Friday, October 27, 2017

Water Plants, Global Warming and Ecosystem


Water Plants, Global Warming and Ecosystem


This piece might invariably become very big, so I decided to make a personal anecdote.

Of course, it has relevance to Global Warming and the Water Ecosystems.


The first to be effected by the above catastrophe are our domestic inland fish stock who cannot withstand temperatures above 84 degrees of Fahrenheit.


Mind you 84 was the highest temperature recoded in the Nineteen Seventies.


Added to this the algal bloom that is ably aided by our detergent industry and soap that percolate into our water bodies, kill our fish stock, right left and center.


Detergents effects the gills of fish and kill them.


Added to this the toxic agrochemicals that are dished out at lib without any control complete the devastation.


For ages my interest was water plants, not fish.

The Guppy Fish, I keep is my ready made answer to the mosquito problem.


All the Guppy Fish that were released by British, imported from Latin America during Malaria Epidemic cannot withstand the atmospheric degradation, currently.


We always blame British for our ills but always forget their contribution, especially in education.


If not for them there would not have been a science stream in education.
 
Strangely one cannot find a healthy batch of Guppies from an aquarium now.


I have an artificial figure of twenty, as my number for a minimum number of plants that should be in a particular location as an ecosystem, to call it a biodiversity hot spot.

In that sense, my roof top garden is a hot spot albeit artificial!


It is 2 (for binary division) and log one (ideally natural log) multiplied.

I counted the number of my plants by memory and I got stuck at 18.

My memory failing I decided to count them visually and stuck again at 18.

This is on top of the four water lilies I have (my latest interest).

Then I decided to investigate and found the the missing two.

One was barely surviving at the rim of a basin.

I quickly uprooted it and transferred it to my fish tank carefully leaving behind a little strand at its original site.

 I made sure the plant had its tiny pot.
This was a tiny plant I cherished a lot.

After period of hibernation (bad weather, too) this tiny plant is now spreading its outgrowths forming a beautiful carpet at the bottom well away from the Vallisneria outgrowths.


Second one which had a beautiful flower was completely neglected by me.

I divided it, into two lots and placed them in appropriate pots to grow.

Given time a beautiful flower would bloom!

In the midst of this I found another water plant barely surviving.
It has its rightful place now.

The problem is with the dry weather coming, if I do not water them at least once in three days, they would not survive.

The global is taking its toll right  NOW!

Now I come to the main topic of this piece.


It was the Vallisneria Plant.

I could not raise a reasonable stock of this plant.

I had grown it in a special plastic container.

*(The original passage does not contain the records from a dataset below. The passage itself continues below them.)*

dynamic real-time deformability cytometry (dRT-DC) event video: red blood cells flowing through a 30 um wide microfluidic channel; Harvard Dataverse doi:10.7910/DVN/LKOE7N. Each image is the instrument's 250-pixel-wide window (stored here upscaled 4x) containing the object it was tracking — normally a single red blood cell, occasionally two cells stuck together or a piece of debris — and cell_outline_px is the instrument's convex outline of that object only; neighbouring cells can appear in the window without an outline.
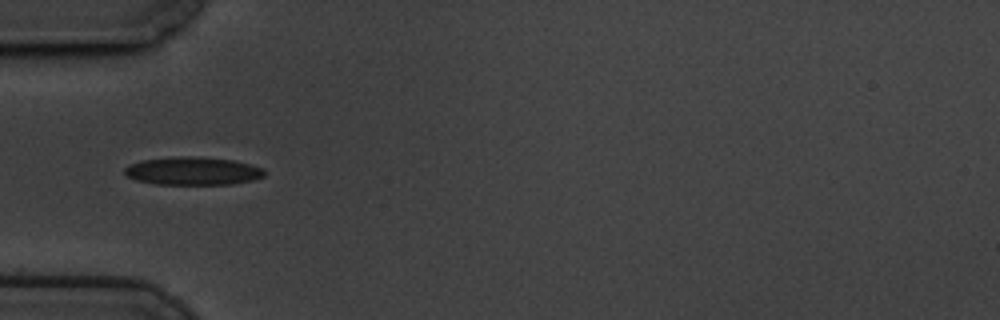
{"species": "common noctule bat (a hibernating species)", "species_latin": "Nyctalus noctula", "temperature_condition": "cold", "stored_images_in_passage": 6, "camera_frame_rate_fps": 3000, "um_per_image_px": 0.085, "animal": {"sex": "male", "body_mass_g": 19.5, "forearm_length_mm": 54.6}, "frame": {"image": 1, "passage_image": 1, "time_ms": 0.0, "image_size_px": [1000, 320], "cell_outline_px": [[264, 176], [256, 180], [232, 184], [156, 184], [136, 180], [128, 176], [124, 172], [124, 168], [128, 164], [140, 160], [180, 156], [192, 156], [232, 160], [264, 168]], "centroid_in_image_um": [16.38, 14.53], "position_along_channel_um": 68.6, "area_um2": 22.89}}
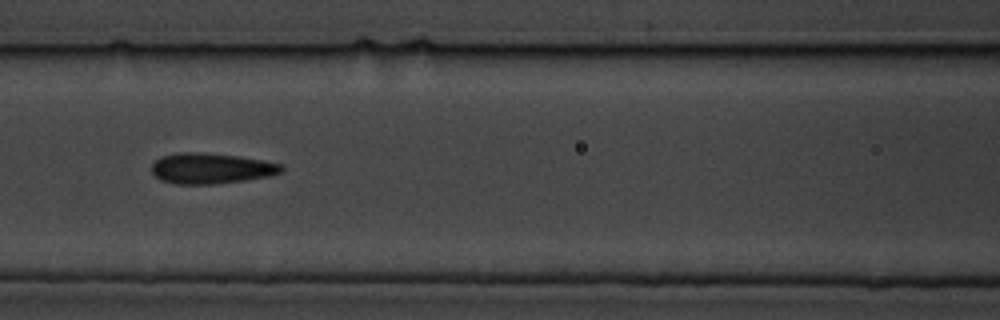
{"frame": {"image": 2, "passage_image": 3, "time_ms": 0.667, "image_size_px": [1000, 320], "cell_outline_px": [[284, 172], [272, 176], [244, 180], [212, 184], [176, 184], [160, 180], [152, 172], [152, 164], [160, 156], [176, 152], [200, 152], [240, 156], [264, 160], [284, 164]], "centroid_in_image_um": [17.98, 14.3], "position_along_channel_um": 148.6, "area_um2": 23.52}}
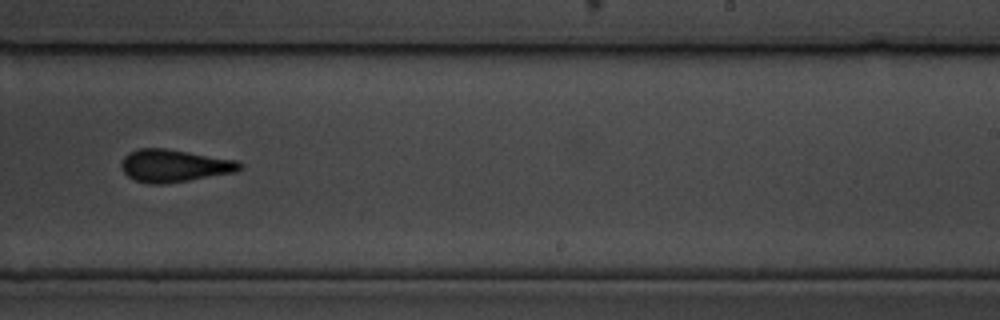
{"frame": {"image": 3, "passage_image": 6, "time_ms": 1.667, "image_size_px": [1000, 320], "cell_outline_px": [[244, 168], [236, 172], [164, 184], [148, 184], [136, 180], [128, 176], [124, 172], [120, 164], [124, 156], [128, 152], [140, 148], [164, 148], [236, 160], [244, 164]], "centroid_in_image_um": [14.81, 14.08], "position_along_channel_um": 274.2, "area_um2": 22.43}}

It won't spread out from its tiny pot.

I carefully selected two outgrowths and placed them in the front center of the tiny fish tank.


The expectation was one will grow to the right (the space available) and the other to the left and placed them in such a way but still connected to the mother plant.


Funnily one went in the direction of right, away from the light source.

It hit the glass and stopped not knowing to take a 90 degree turn.

Few weeks later it took a 90 degree turn and every week or so (at regular interval), another vegetative growth, sprouts (as it was measuring the length and breath of the tank).
Original stems grow in height while the advancing front looks for space but the whole (total) growth is coordinated by the original stem.

So my conclusion is never put a Vallisneria plant in a pot, let the plant finds it own bearings.

The other outgrowth never grew.

The one growing to the right inhibited it.

I severed it from the mother plant and placed it halfway between the left corner and the middle of the fish tank.

After about five days of dormancy, it sprouted out a new leaf.

I am watching to see which way it grows.

Right or left.

That will be in my next piece.
You have to wait!
Its growth is still inhibited (stunted) by the mother plant but has four tiny leaves now.



Postscript:

Mind you this is not one year (an annual) of collection.


I can revise the total number to 21 and five out of six varieties of lilies left are not included.


Fifteen (15) years of painful propagation and caring for them.


If I go out on a two weeks holiday and come some will perish or outgrown by others competing for the limited space.


Unlike human they do not kill each other but localize themselves in their own nick of the ecosystem, leaving tiny place for the less aggressive plants.


If you are busy and have limited time, I wonder whether you should try it.


It is far better for the aquarium vendor to visit you at regular interval, if your tank is very big.


Experimenting with a tiny fish tank is more advisable but number of plants in the ecosystem will be limited by the space.